Re: [sqlite] Reads and Writes

2005-06-15 Thread Sean Heber

After SQLite obtains a read lock it will have to perform at least the
following:
- check the file header to check for corruption
- check for a hot transaction log, and roll back changes if necessary
- read the database schema from the sqlite_master table

This is the most likely cause of the repetitive behavior you're  
seeing.


Ok, that makes sense.



That said: the OS will of course cache the database file as well, and
many of the 'read' calls will be very fast.


I think you're right about that.  After researching it a bit more,  
I've noticed that disk read usage is actually almost zero during all  
of this which certainly supports your claim.  It is the disk write  
activity that might be slowing things down for me.  I'll have to see  
if I can figure out anything to speed up inserts.  I've tried setting  
synchronize to off but after a time the inserts seem to build up and  
performance degrades to about the same point it is with synchronize  
set to full.


Thanks for the info.

l8r
Sean



Re: [sqlite] Reads and Writes

2005-06-14 Thread Dan Kennedy

> I can imagine a protocol that will improve performance by keeping track
> of whether the database was updated, which would allow a quick
> determination whether a program's cache was still valid. The idea is to
> increment a 'version number' in the database file as soon as a program
> obtains a write lock. A reader could then determine whether the file was
> written to and flush the cache only when necessary, speeding things up a
> little. A 128 bit counter should never wrap around.

Such a counter (32-bits only) was included in the file-format for 
version 3. Current versions of the library update the counter every commit, 
but it's not being used to allow persistent caches yet.

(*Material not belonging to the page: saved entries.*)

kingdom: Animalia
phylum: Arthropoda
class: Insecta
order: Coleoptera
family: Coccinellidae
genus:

I think such a change 
would require a lot of testing before it would be safe enough to use.

And as you say, sophisticated operating systems do a pretty good job of 
caching the file anyway.





__ 
Discover Yahoo! 
Find restaurants, movies, travel and more fun for the weekend. Check it out! 
http://discover.yahoo.com/weekend.html 



Re: [sqlite] Reads and Writes

2005-06-14 Thread Gé Weijers
Sean Heber wrote:

>
>
> My database file is only around 4MB and I have set the 
> default_cache_size to 5.  From what I've read, that should 
> translate to almost 50MB of cache size which would be more than 
> enough to keep the entire database in memory, I'd think.  Yet it 
> doesn't seem to actually do that since it is reading from the file so 
> often.

SQLite cannot know whether the database file has been modified by
another process once it releases its file locks, so it needs to read
everything again. If you wrap multiple queries in a transaction the file
stays locked and cache remains valid, and the number of seeks/reads
should go down.

After SQLite obtains a read lock it will have to perform at least the
following:
- check the file header to check for corruption
- check for a hot transaction log, and roll back changes if necessary
- read the database schema from the sqlite_master table

This is the most likely cause of the repetitive behavior you're seeing.

That said: the OS will of course cache the database file as well, and
many of the 'read' calls will be very fast.

I can imagine a protocol that will improve performance by keeping track
of whether the database was updated, which would allow a quick
determination whether a program's cache was still valid. The idea is to
increment a 'version number' in the database file as soon as a program
obtains a write lock. A reader could then determine whether the file was
written to and flush the cache only when necessary, speeding things up a
little. A 128 bit counter should never wrap around.


Gé

-- 
Ge' Weijers
e-mail: [EMAIL PROTECTED]
tel:  (520)623-8542



[sqlite] Reads and Writes

2005-06-14 Thread Sean Heber
My program has a lot of simple select queries.  Most of them are of  
the "select count() from... " variety.  These are very simple queries  
where there is a single WHERE clause and the columns referenced are  
either a primary key column or another indexed column.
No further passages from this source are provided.